In the mid-1950s, the United States government covertly arranged to build a fallout shelter to house the entire U.S. Congress underneath the Greenbrier Resort in White Sulphur Springs, WV. Using the building of a new hotel addition—paid for by the Eisenhower administration—as a cover, the government set out to build a Congress deep beneath the ground. As part of this Faustian deal, the five-star hotel agreed that in case of nuclear war—or even just a realistic threat—the entire hotel would be commandeered by the government, hot tubs and all.

A post-nuclear seat of congressional government, this was truly intended to house only the congressmen and their aids. It was not designed to accommodate their spouses or children, who would presumably have to find shelter somewhere else.

To help ensure its secrecy the bunker was operated by a dummy company known as Forsythe Associates and workers on the bunker all dressed as hotel audiovisual employees. Any calls going in and out of the bunker were routed through the hotel switchboard so it looked as if they originated from and were going to the Resort.

The shelter was fully equipped and among the standard bunk beds, televisions, and furniture that populate the “Graceland of Atomic Tourism,” there are a few very curious items. Among these are a special room meant for holding and calming members of Congress who can’t handle the stress, and an incinerator meant for “pathological waste,” or the Congresspeople’s irradiated bodies. A huge 100-foot radio tower installed approximately four miles away was connected to the bunker so that the congressmen could broadcast emergency messages.

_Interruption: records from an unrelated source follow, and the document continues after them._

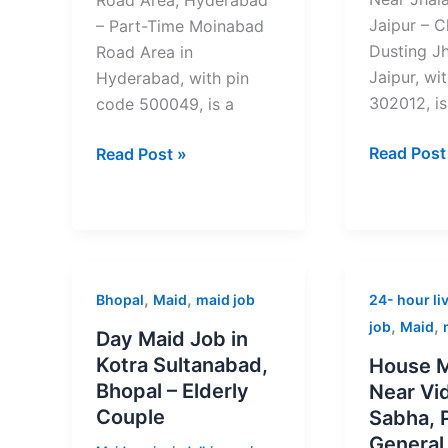
Jaipur – C
– Part-Time Moinabad
Dusting Jh
Road Area in
Jaipur, wi
Hyderabad, with pin
302012, is
code 500049, is a
Read Post
Read Post »
Day
House
,
,
Bhopal
Maid
maid job
24- hour liv
Maid
Maid
,
,
job
Maid
Day Maid Job in
Job
Job
Kotra Sultanabad,
House M
in
Near
Bhopal – Elderly
Near Vi
Kotra
Vidhan
Couple
Sabha, 
Sultanabad,
Sabha,
General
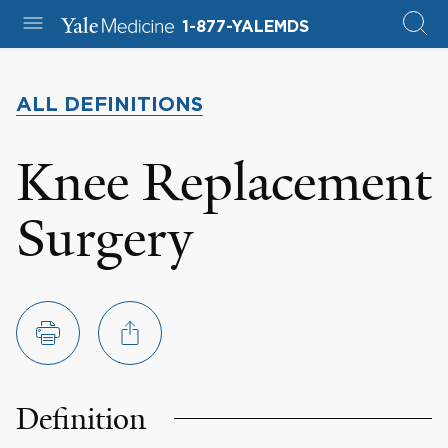
1-877-YALEMDS
ALL DEFINITIONS
Knee Replacement
Surgery
Definition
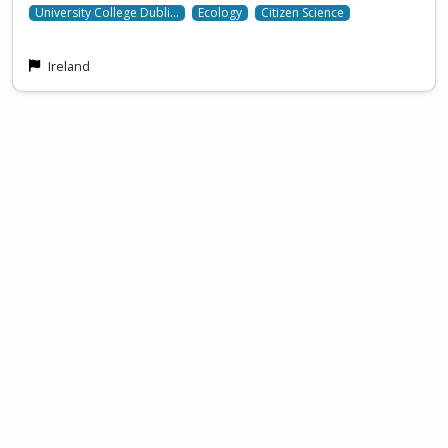
University College Dubli…
Ecology
Citizen Science
Ireland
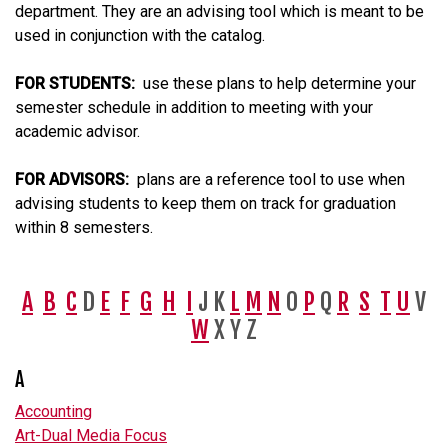
department. They are an advising tool which is meant to be
used in conjunction with the catalog.
FOR STUDENTS:
use these plans to help determine your
semester schedule in addition to meeting with your
academic advisor.
FOR ADVISORS:
plans are a reference tool to use when
advising students to keep them on track for graduation
within 8 semesters.
A
B
C
D
E
F
G
H
I
J K
L
M
N
O
P
Q
R
S
T
U
V
W
X Y Z
A
Accounting
Art-Dual Media Focus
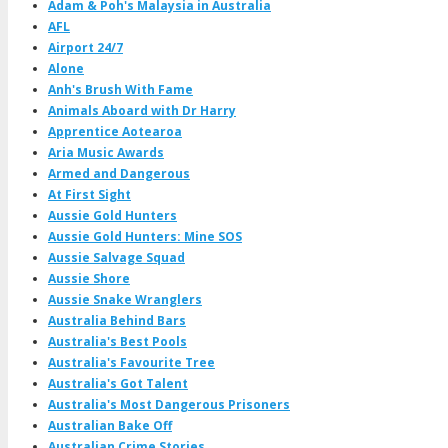
Adam & Poh's Malaysia in Australia
AFL
Airport 24/7
Alone
Anh's Brush With Fame
Animals Aboard with Dr Harry
Apprentice Aotearoa
Aria Music Awards
Armed and Dangerous
At First Sight
Aussie Gold Hunters
Aussie Gold Hunters: Mine SOS
Aussie Salvage Squad
Aussie Shore
Aussie Snake Wranglers
Australia Behind Bars
Australia's Best Pools
Australia's Favourite Tree
Australia's Got Talent
Australia's Most Dangerous Prisoners
Australian Bake Off
Australian Crime Stories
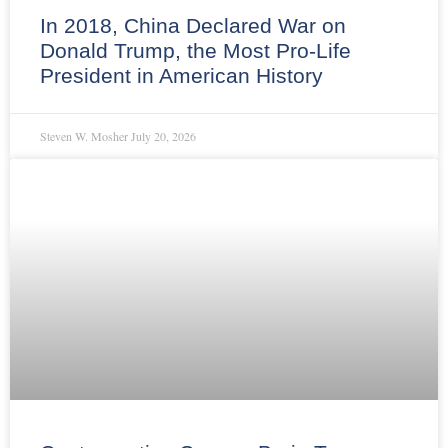
In 2018, China Declared War on
Donald Trump, the Most Pro-Life
President in American History
Steven W. Mosher
July 20, 2026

Completed in 1958, the shelter is no longer operative since its location was revealed in a 1992 Washington Post article.

Currently, the shelter houses the offices of a data storage company, but for three decades it was fully stocked with food, furniture, and even current magazines. The shelter even had two mock chambers of Congress, complete with flags, microphones, and pictures of the founding fathers, all equipped to carry on U.S. government operations in case of nuclear war.

There are now guided tours throughout the week.